DATASET ENTRIES –
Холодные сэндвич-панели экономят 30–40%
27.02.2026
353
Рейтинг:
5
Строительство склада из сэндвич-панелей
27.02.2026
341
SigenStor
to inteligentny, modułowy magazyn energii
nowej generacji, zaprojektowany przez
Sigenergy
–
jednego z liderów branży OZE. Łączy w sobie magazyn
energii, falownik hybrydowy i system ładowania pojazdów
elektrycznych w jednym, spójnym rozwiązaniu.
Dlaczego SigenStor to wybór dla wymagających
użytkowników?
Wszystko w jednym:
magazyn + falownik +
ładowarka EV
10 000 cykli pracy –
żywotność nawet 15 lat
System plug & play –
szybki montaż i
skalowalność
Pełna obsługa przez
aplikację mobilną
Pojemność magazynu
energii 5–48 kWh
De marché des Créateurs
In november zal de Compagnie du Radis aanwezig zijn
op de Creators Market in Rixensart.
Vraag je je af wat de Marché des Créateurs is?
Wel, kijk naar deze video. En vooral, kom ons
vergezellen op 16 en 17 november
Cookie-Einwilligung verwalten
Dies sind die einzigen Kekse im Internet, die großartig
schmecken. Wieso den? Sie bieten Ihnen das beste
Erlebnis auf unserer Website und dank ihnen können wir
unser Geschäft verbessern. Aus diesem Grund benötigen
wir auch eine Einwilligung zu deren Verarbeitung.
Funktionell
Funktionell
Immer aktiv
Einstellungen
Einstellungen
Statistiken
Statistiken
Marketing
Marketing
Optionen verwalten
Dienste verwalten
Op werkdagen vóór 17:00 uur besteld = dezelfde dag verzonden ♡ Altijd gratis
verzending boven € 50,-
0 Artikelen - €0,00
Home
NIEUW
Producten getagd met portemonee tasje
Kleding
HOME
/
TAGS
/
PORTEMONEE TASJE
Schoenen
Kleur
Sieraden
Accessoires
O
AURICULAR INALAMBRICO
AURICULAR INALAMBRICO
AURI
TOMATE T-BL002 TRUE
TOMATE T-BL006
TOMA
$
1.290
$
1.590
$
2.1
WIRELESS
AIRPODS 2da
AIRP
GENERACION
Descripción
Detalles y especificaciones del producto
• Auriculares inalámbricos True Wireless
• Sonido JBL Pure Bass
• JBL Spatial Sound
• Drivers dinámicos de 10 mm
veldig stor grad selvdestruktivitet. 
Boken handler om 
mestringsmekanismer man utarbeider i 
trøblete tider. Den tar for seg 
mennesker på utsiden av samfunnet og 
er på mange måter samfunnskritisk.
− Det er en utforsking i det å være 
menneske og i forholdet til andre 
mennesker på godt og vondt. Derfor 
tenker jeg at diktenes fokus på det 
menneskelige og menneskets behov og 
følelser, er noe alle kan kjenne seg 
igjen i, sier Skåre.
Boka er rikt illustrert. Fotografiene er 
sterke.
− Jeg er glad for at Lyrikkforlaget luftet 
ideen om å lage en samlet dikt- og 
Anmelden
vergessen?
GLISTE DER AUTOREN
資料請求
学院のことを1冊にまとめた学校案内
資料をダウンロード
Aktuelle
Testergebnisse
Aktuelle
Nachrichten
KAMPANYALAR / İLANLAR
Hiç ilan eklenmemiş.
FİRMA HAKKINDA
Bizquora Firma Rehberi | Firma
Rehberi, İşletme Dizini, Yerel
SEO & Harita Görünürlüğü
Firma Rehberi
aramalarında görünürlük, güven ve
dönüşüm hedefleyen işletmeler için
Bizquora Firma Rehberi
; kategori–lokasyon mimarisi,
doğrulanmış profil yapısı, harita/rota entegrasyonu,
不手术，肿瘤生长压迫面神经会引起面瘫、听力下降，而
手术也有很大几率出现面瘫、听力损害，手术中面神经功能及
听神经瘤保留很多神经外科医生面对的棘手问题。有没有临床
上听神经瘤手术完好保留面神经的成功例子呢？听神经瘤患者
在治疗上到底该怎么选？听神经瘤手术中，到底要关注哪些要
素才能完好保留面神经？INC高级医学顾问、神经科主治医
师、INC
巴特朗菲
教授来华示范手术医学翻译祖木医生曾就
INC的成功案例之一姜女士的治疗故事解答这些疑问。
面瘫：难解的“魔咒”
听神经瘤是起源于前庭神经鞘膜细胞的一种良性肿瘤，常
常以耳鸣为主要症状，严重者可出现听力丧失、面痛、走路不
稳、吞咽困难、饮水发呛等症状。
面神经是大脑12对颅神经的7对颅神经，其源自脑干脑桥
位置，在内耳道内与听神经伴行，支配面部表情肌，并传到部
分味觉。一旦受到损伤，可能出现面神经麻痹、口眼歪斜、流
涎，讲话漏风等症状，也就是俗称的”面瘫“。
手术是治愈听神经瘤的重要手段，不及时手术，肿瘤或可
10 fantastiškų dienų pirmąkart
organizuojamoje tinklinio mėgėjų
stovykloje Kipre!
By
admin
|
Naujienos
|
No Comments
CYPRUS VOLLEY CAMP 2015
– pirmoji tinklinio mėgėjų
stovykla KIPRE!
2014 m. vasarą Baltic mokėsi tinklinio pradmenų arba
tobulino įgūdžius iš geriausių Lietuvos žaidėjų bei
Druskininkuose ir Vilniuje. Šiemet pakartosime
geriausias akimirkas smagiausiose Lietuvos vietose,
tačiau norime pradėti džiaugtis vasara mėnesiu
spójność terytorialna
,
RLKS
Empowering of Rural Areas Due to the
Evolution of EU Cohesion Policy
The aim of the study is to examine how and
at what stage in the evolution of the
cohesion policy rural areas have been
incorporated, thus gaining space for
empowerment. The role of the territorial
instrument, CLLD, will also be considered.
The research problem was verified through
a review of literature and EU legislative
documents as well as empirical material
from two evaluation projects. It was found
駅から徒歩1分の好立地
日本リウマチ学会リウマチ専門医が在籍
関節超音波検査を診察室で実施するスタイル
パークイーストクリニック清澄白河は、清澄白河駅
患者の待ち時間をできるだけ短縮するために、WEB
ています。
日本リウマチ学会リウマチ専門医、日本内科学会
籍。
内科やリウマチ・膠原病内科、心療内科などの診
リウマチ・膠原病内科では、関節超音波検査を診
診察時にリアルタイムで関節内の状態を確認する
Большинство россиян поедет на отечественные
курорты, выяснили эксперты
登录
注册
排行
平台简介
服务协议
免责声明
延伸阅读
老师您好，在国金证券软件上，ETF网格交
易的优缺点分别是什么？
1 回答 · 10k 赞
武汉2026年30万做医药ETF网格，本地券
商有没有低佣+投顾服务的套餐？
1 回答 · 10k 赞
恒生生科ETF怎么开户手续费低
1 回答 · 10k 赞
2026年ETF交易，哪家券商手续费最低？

WORK INSTRUCTIONS –
Can you copy out every one of the records above word for word, keeping each line as it stands?

SOLUTION TO THE EXERCISE –
Холодные сэндвич-панели экономят 30–40%
27.02.2026
353
Рейтинг:
5
Строительство склада из сэндвич-панелей
27.02.2026
341
SigenStor
to inteligentny, modułowy magazyn energii
nowej generacji, zaprojektowany przez
Sigenergy
–
jednego z liderów branży OZE. Łączy w sobie magazyn
energii, falownik hybrydowy i system ładowania pojazdów
elektrycznych w jednym, spójnym rozwiązaniu.
Dlaczego SigenStor to wybór dla wymagających
użytkowników?
Wszystko w jednym:
magazyn + falownik +
ładowarka EV
10 000 cykli pracy –
żywotność nawet 15 lat
System plug & play –
szybki montaż i
skalowalność
Pełna obsługa przez
aplikację mobilną
Pojemność magazynu
energii 5–48 kWh
De marché des Créateurs
In november zal de Compagnie du Radis aanwezig zijn
op de Creators Market in Rixensart.
Vraag je je af wat de Marché des Créateurs is?
Wel, kijk naar deze video. En vooral, kom ons
vergezellen op 16 en 17 november
Cookie-Einwilligung verwalten
Dies sind die einzigen Kekse im Internet, die großartig
schmecken. Wieso den? Sie bieten Ihnen das beste
Erlebnis auf unserer Website und dank ihnen können wir
unser Geschäft verbessern. Aus diesem Grund benötigen
wir auch eine Einwilligung zu deren Verarbeitung.
Funktionell
Funktionell
Immer aktiv
Einstellungen
Einstellungen
Statistiken
Statistiken
Marketing
Marketing
Optionen verwalten
Dienste verwalten
Op werkdagen vóór 17:00 uur besteld = dezelfde dag verzonden ♡ Altijd gratis
verzending boven € 50,-
0 Artikelen - €0,00
Home
NIEUW
Producten getagd met portemonee tasje
Kleding
HOME
/
TAGS
/
PORTEMONEE TASJE
Schoenen
Kleur
Sieraden
Accessoires
O
AURICULAR INALAMBRICO
AURICULAR INALAMBRICO
AURI
TOMATE T-BL002 TRUE
TOMATE T-BL006
TOMA
$
1.290
$
1.590
$
2.1
WIRELESS
AIRPODS 2da
AIRP
GENERACION
Descripción
Detalles y especificaciones del producto
• Auriculares inalámbricos True Wireless
• Sonido JBL Pure Bass
• JBL Spatial Sound
• Drivers dinámicos de 10 mm
veldig stor grad selvdestruktivitet. 
Boken handler om 
mestringsmekanismer man utarbeider i 
trøblete tider. Den tar for seg 
mennesker på utsiden av samfunnet og 
er på mange måter samfunnskritisk.
− Det er en utforsking i det å være 
menneske og i forholdet til andre 
mennesker på godt og vondt. Derfor 
tenker jeg at diktenes fokus på det 
menneskelige og menneskets behov og 
følelser, er noe alle kan kjenne seg 
igjen i, sier Skåre.
Boka er rikt illustrert. Fotografiene er 
sterke.
− Jeg er glad for at Lyrikkforlaget luftet 
ideen om å lage en samlet dikt- og 
Anmelden
vergessen?
GLISTE DER AUTOREN
資料請求
学院のことを1冊にまとめた学校案内
資料をダウンロード
Aktuelle
Testergebnisse
Aktuelle
Nachrichten
KAMPANYALAR / İLANLAR
Hiç ilan eklenmemiş.
FİRMA HAKKINDA
Bizquora Firma Rehberi | Firma
Rehberi, İşletme Dizini, Yerel
SEO & Harita Görünürlüğü
Firma Rehberi
aramalarında görünürlük, güven ve
dönüşüm hedefleyen işletmeler için
Bizquora Firma Rehberi
; kategori–lokasyon mimarisi,
doğrulanmış profil yapısı, harita/rota entegrasyonu,
不手术，肿瘤生长压迫面神经会引起面瘫、听力下降，而
手术也有很大几率出现面瘫、听力损害，手术中面神经功能及
听神经瘤保留很多神经外科医生面对的棘手问题。有没有临床
上听神经瘤手术完好保留面神经的成功例子呢？听神经瘤患者
在治疗上到底该怎么选？听神经瘤手术中，到底要关注哪些要
素才能完好保留面神经？INC高级医学顾问、神经科主治医
师、INC
巴特朗菲
教授来华示范手术医学翻译祖木医生曾就
INC的成功案例之一姜女士的治疗故事解答这些疑问。
面瘫：难解的“魔咒”
听神经瘤是起源于前庭神经鞘膜细胞的一种良性肿瘤，常
常以耳鸣为主要症状，严重者可出现听力丧失、面痛、走路不
稳、吞咽困难、饮水发呛等症状。
面神经是大脑12对颅神经的7对颅神经，其源自脑干脑桥
位置，在内耳道内与听神经伴行，支配面部表情肌，并传到部
分味觉。一旦受到损伤，可能出现面神经麻痹、口眼歪斜、流
涎，讲话漏风等症状，也就是俗称的”面瘫“。
手术是治愈听神经瘤的重要手段，不及时手术，肿瘤或可
10 fantastiškų dienų pirmąkart
organizuojamoje tinklinio mėgėjų
stovykloje Kipre!
By
admin
|
Naujienos
|
No Comments
CYPRUS VOLLEY CAMP 2015
– pirmoji tinklinio mėgėjų
stovykla KIPRE!
2014 m. vasarą Baltic mokėsi tinklinio pradmenų arba
tobulino įgūdžius iš geriausių Lietuvos žaidėjų bei
Druskininkuose ir Vilniuje. Šiemet pakartosime
geriausias akimirkas smagiausiose Lietuvos vietose,
tačiau norime pradėti džiaugtis vasara mėnesiu
spójność terytorialna
,
RLKS
Empowering of Rural Areas Due to the
Evolution of EU Cohesion Policy
The aim of the study is to examine how and
at what stage in the evolution of the
cohesion policy rural areas have been
incorporated, thus gaining space for
empowerment. The role of the territorial
instrument, CLLD, will also be considered.
The research problem was verified through
a review of literature and EU legislative
documents as well as empirical material
from two evaluation projects. It was found
駅から徒歩1分の好立地
日本リウマチ学会リウマチ専門医が在籍
関節超音波検査を診察室で実施するスタイル
パークイーストクリニック清澄白河は、清澄白河駅
患者の待ち時間をできるだけ短縮するために、WEB
ています。
日本リウマチ学会リウマチ専門医、日本内科学会
籍。
内科やリウマチ・膠原病内科、心療内科などの診
リウマチ・膠原病内科では、関節超音波検査を診
診察時にリアルタイムで関節内の状態を確認する
Большинство россиян поедет на отечественные
курорты, выяснили эксперты
登录
注册
排行
平台简介
服务协议
免责声明
延伸阅读
老师您好，在国金证券软件上，ETF网格交
易的优缺点分别是什么？
1 回答 · 10k 赞
武汉2026年30万做医药ETF网格，本地券
商有没有低佣+投顾服务的套餐？
1 回答 · 10k 赞
恒生生科ETF怎么开户手续费低
1 回答 · 10k 赞
2026年ETF交易，哪家券商手续费最低？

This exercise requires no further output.